Extracted page text data:
╔══

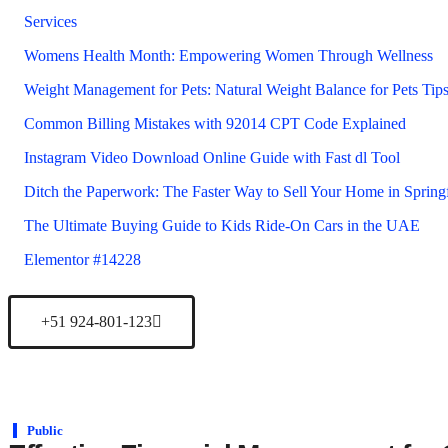
Services
Womens Health Month: Empowering Women Through Wellness
Weight Management for Pets: Natural Weight Balance for Pets Tip
Common Billing Mistakes with 92014 CPT Code Explained
Instagram Video Download Online Guide with Fast dl Tool
Ditch the Paperwork: The Faster Way to Sell Your Home in Sprin
The Ultimate Buying Guide to Kids Ride-On Cars in the UAE
Elementor #14228
+51 924-801-123
Public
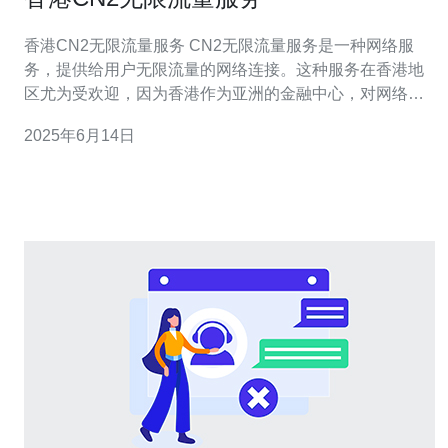
香港CN2无限流量服务 CN2无限流量服务是一种网络服
务，提供给用户无限流量的网络连接。这种服务在香港地
区尤为受欢迎，因为香港作为亚洲的金融中心，对网络连
接的需求非常高。 香港CN2无限流量服务具有以下优势：
2025年6月14日
稳定性：CN2网络是一种高速、低延迟的网络连接，能够
提供稳定的网络连接，确保用户的网络体验。 高速：CN2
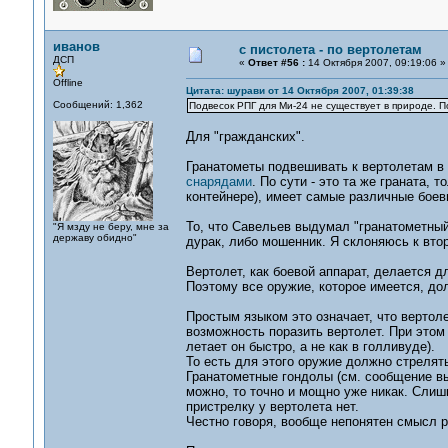
иванов
с пистолета - по вертолетам
ДСП
«
Ответ #56 :
14 Октября 2007, 09:19:06 »
Offline
Цитата: шурави от 14 Октября 2007, 01:39:38
Сообщений: 1,362
Подвесок РПГ для Ми-24 не существует в природе. П
Для "гражданских".
Гранатометы подвешивать к вертолетам в 
снарядами
. По сути - это та же граната,
контейнере), имеет самые различные боев
То, что Савельев выдумал "гранатометный
"Я мзду не беру, мне за
державу обидно"
дурак, либо мошенник. Я склоняюсь к вто
Вертолет, как боевой аппарат, делается 
Поэтому все оружие, которое имеется, до
Простым языком это означает, что вертол
возможность поразить вертолет. При этом 
летает он быстро, а не как в голливуде).
То есть для этого оружие должно стрелять
Гранатометные гондолы (см. сообщение вы
можно, то точно и мощно уже никак. Слиш
пристрелку у вертолета нет.
Честно говоря, вообще непонятен смысл р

╚══

■ **Task to complete**: Could you write out, exactly as they stand, only the lines above that begin at the line with "дурак, либо мошенник. Я склоняюсь к вто" and stop after the line with "То есть для этого оружие должно стрелять"?

■ **Response**:
дурак, либо мошенник. Я склоняюсь к вто
Вертолет, как боевой аппарат, делается 
Поэтому все оружие, которое имеется, до
Простым языком это означает, что вертол
возможность поразить вертолет. При этом 
летает он быстро, а не как в голливуде).
То есть для этого оружие должно стрелять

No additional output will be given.